Segment Open
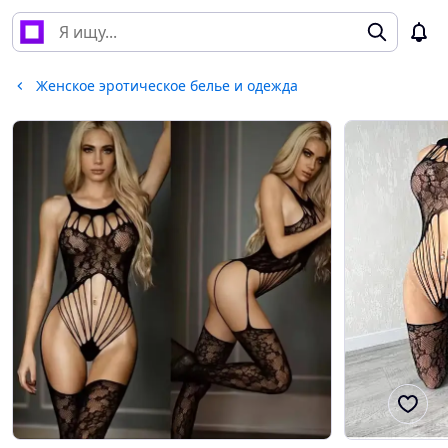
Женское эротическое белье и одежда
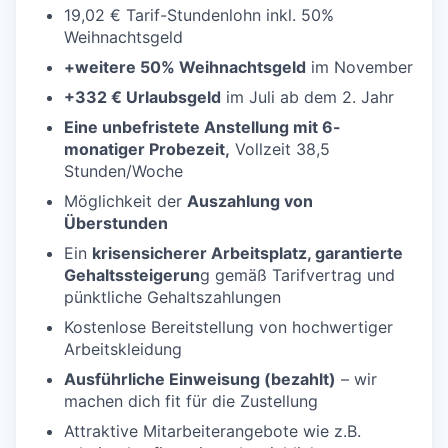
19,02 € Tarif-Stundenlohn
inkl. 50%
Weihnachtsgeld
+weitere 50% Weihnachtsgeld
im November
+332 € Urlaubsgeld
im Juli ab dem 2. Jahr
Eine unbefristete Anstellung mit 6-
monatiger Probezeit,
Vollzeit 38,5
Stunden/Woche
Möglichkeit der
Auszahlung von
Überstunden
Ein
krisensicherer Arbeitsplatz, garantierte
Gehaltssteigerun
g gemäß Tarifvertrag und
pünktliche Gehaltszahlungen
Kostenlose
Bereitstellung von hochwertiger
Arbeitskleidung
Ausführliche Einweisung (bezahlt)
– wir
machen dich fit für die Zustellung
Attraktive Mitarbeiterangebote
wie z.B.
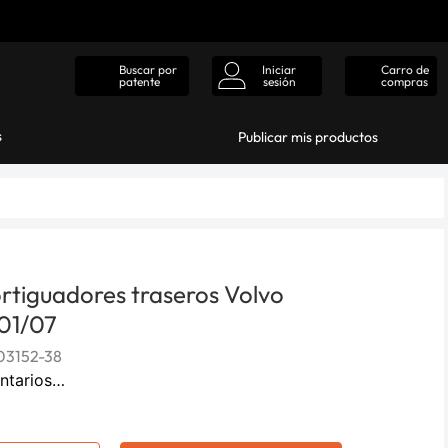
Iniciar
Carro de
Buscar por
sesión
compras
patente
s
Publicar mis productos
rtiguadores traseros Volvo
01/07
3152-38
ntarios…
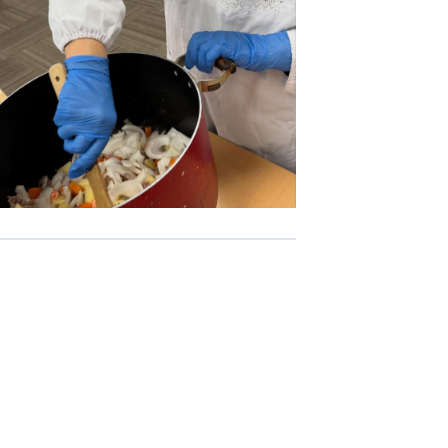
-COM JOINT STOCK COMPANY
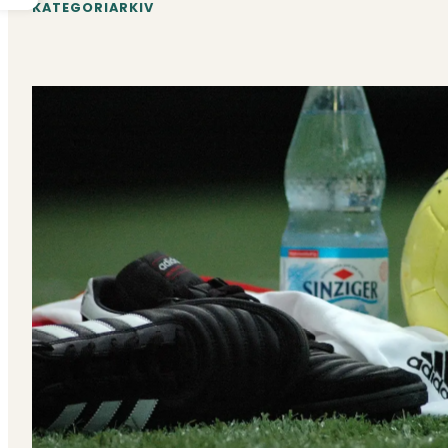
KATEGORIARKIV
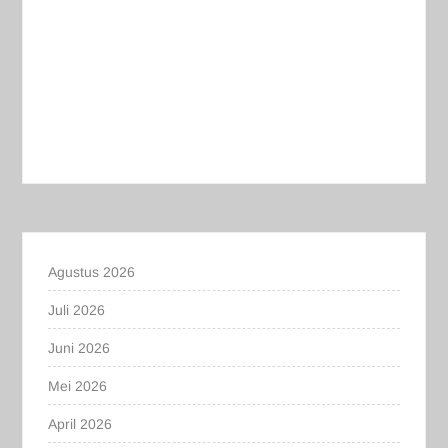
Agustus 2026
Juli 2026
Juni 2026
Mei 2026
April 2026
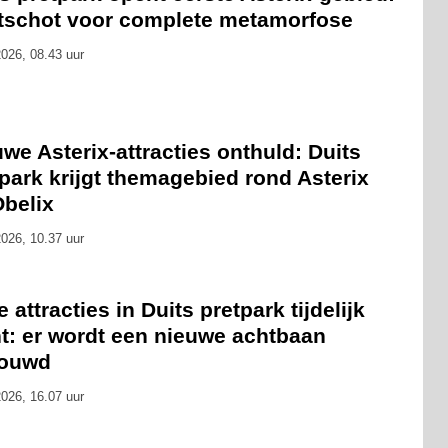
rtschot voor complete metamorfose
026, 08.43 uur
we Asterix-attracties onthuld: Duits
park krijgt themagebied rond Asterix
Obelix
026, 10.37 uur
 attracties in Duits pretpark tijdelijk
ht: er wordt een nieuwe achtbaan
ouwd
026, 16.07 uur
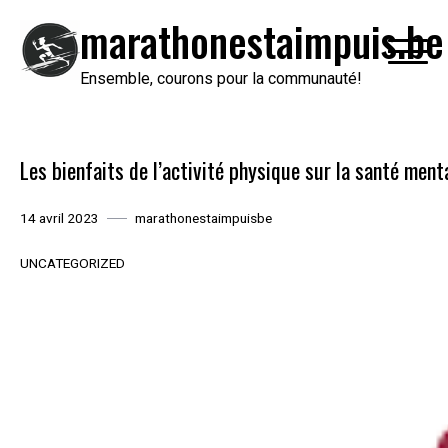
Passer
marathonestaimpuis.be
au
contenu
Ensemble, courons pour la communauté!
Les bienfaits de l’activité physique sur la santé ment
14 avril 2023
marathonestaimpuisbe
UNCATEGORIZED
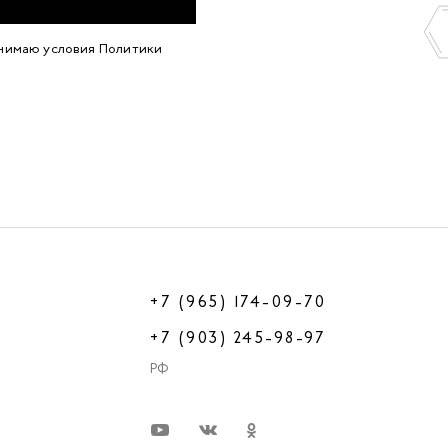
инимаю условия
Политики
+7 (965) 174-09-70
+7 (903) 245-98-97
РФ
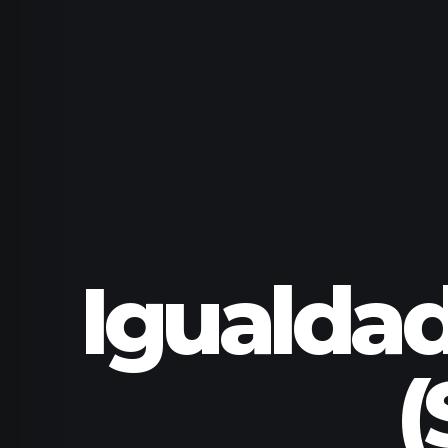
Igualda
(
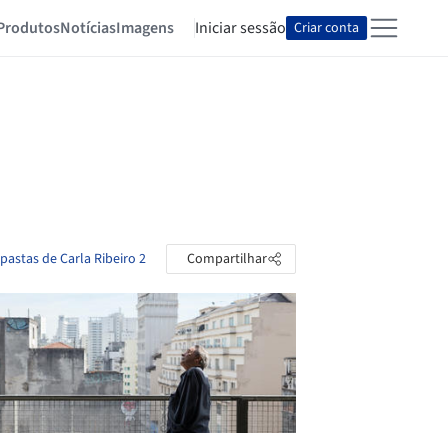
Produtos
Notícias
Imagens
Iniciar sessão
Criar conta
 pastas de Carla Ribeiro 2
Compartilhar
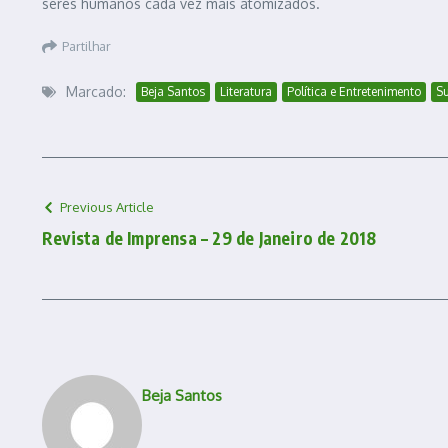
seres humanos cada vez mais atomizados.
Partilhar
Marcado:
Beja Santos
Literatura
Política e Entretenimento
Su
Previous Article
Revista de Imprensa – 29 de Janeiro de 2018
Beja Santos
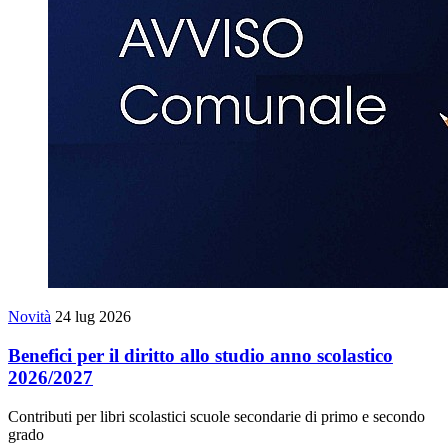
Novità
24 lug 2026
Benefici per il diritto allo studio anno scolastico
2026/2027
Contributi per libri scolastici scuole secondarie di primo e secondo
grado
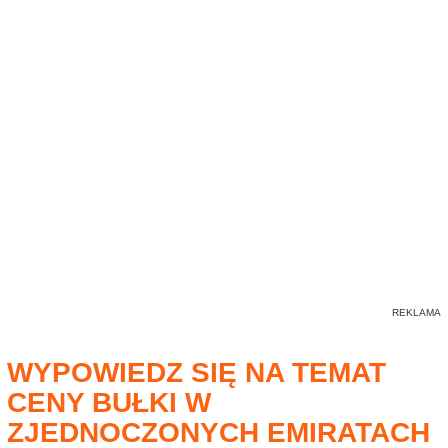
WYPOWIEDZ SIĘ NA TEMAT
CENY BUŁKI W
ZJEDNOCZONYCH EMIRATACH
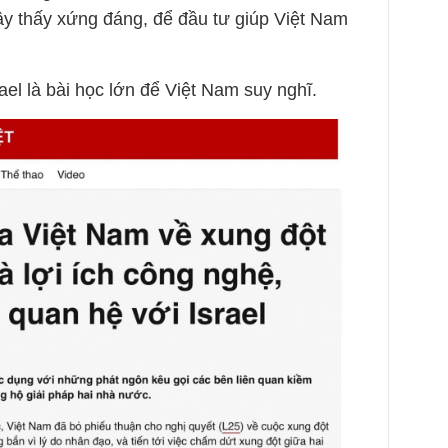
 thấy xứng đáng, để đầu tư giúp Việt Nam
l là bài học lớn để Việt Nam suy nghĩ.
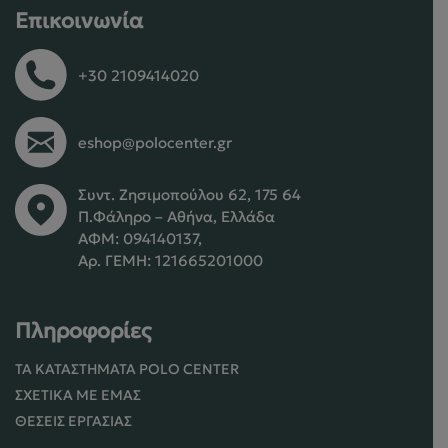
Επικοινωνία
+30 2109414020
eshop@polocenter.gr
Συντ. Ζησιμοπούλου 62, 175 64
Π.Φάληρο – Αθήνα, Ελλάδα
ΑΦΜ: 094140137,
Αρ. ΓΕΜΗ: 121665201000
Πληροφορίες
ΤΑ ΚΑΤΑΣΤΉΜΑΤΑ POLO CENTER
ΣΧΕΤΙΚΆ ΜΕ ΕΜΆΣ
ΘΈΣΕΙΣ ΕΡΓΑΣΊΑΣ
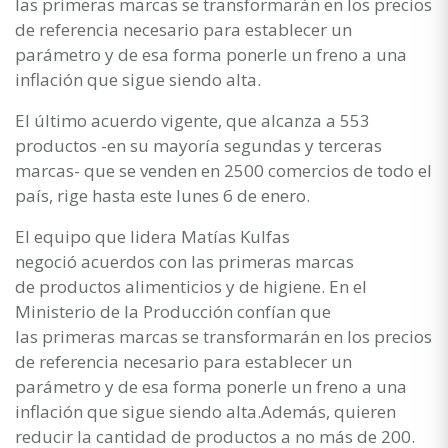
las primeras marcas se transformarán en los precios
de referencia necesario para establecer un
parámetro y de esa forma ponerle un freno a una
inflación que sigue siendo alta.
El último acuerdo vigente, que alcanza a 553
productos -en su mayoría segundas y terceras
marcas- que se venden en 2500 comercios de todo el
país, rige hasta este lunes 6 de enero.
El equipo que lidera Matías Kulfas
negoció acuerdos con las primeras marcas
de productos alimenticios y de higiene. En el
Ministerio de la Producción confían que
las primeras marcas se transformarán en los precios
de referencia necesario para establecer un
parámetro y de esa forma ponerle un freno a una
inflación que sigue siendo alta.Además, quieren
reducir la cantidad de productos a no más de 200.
Segment Closed
* **Brief**: The copy must match every line of the data exactly and contain no pictures.

* **Output for this exercise**:
Женское эротическое белье и одежда
19,02 € Tarif-Stundenlohn
inkl. 50%
Weihnachtsgeld
+weitere 50% Weihnachtsgeld
im November
+332 € Urlaubsgeld
im Juli ab dem 2. Jahr
Eine unbefristete Anstellung mit 6-
monatiger Probezeit,
Vollzeit 38,5
Stunden/Woche
Möglichkeit der
Auszahlung von
Überstunden
Ein
krisensicherer Arbeitsplatz, garantierte
Gehaltssteigerun
g gemäß Tarifvertrag und
pünktliche Gehaltszahlungen
Kostenlose
Bereitstellung von hochwertiger
Arbeitskleidung
Ausführliche Einweisung (bezahlt)
– wir
machen dich fit für die Zustellung
Attraktive Mitarbeiterangebote
wie z.B.
Iniciar
Carro de
Buscar por
sesión
compras
patente
s
Publicar mis productos
rtiguadores traseros Volvo
01/07
3152-38
ntarios…
-COM JOINT STOCK COMPANY
KATEGORIARKIV
Agustus 2026
Juli 2026
Juni 2026
Mei 2026
April 2026
rtschot voor complete metamorfose
026, 08.43 uur
we Asterix-attracties onthuld: Duits
park krijgt themagebied rond Asterix
Obelix
026, 10.37 uur
 attracties in Duits pretpark tijdelijk
ht: er wordt een nieuwe achtbaan
ouwd
026, 16.07 uur
Passer
marathonestaimpuis.be
au
contenu
Ensemble, courons pour la communauté!
Les bienfaits de l’activité physique sur la santé ment
14 avril 2023
marathonestaimpuisbe
UNCATEGORIZED
инимаю условия
Политики
+7 (965) 174-09-70
+7 (903) 245-98-97
РФ
Igualda
(
Produtos
Notícias
Imagens
Iniciar sessão
Criar conta
 pastas de Carla Ribeiro 2
Compartilhar
seres humanos cada vez mais atomizados.
Partilhar
Marcado:
Beja Santos
Literatura
Política e Entretenimento
Su
Previous Article
Revista de Imprensa – 29 de Janeiro de 2018
Beja Santos
Novità
24 lug 2026
Benefici per il diritto allo studio anno scolastico
2026/2027
Contributi per libri scolastici scuole secondarie di primo e secondo
grado
WYPOWIEDZ SIĘ NA TEMAT
CENY BUŁKI W
ZJEDNOCZONYCH EMIRATACH
 thấy xứng đáng, để đầu tư giúp Việt Nam
l là bài học lớn để Việt Nam suy nghĩ.
Επικοινωνία
+30 2109414020
eshop@polocenter.gr
Συντ. Ζησιμοπούλου 62, 175 64
Π.Φάληρο – Αθήνα, Ελλάδα
ΑΦΜ: 094140137,
Αρ. ΓΕΜΗ: 121665201000
Πληροφορίες
ΤΑ ΚΑΤΑΣΤΉΜΑΤΑ POLO CENTER
ΣΧΕΤΙΚΆ ΜΕ ΕΜΆΣ
ΘΈΣΕΙΣ ΕΡΓΑΣΊΑΣ
las primeras marcas se transformarán en los precios
de referencia necesario para establecer un
parámetro y de esa forma ponerle un freno a una
inflación que sigue siendo alta.
El último acuerdo vigente, que alcanza a 553
productos -en su mayoría segundas y terceras
marcas- que se venden en 2500 comercios de todo el
país, rige hasta este lunes 6 de enero.
El equipo que lidera Matías Kulfas
negoció acuerdos con las primeras marcas
de productos alimenticios y de higiene. En el
Ministerio de la Producción confían que
las primeras marcas se transformarán en los precios
de referencia necesario para establecer un
parámetro y de esa forma ponerle un freno a una
inflación que sigue siendo alta.Además, quieren
reducir la cantidad de productos a no más de 200.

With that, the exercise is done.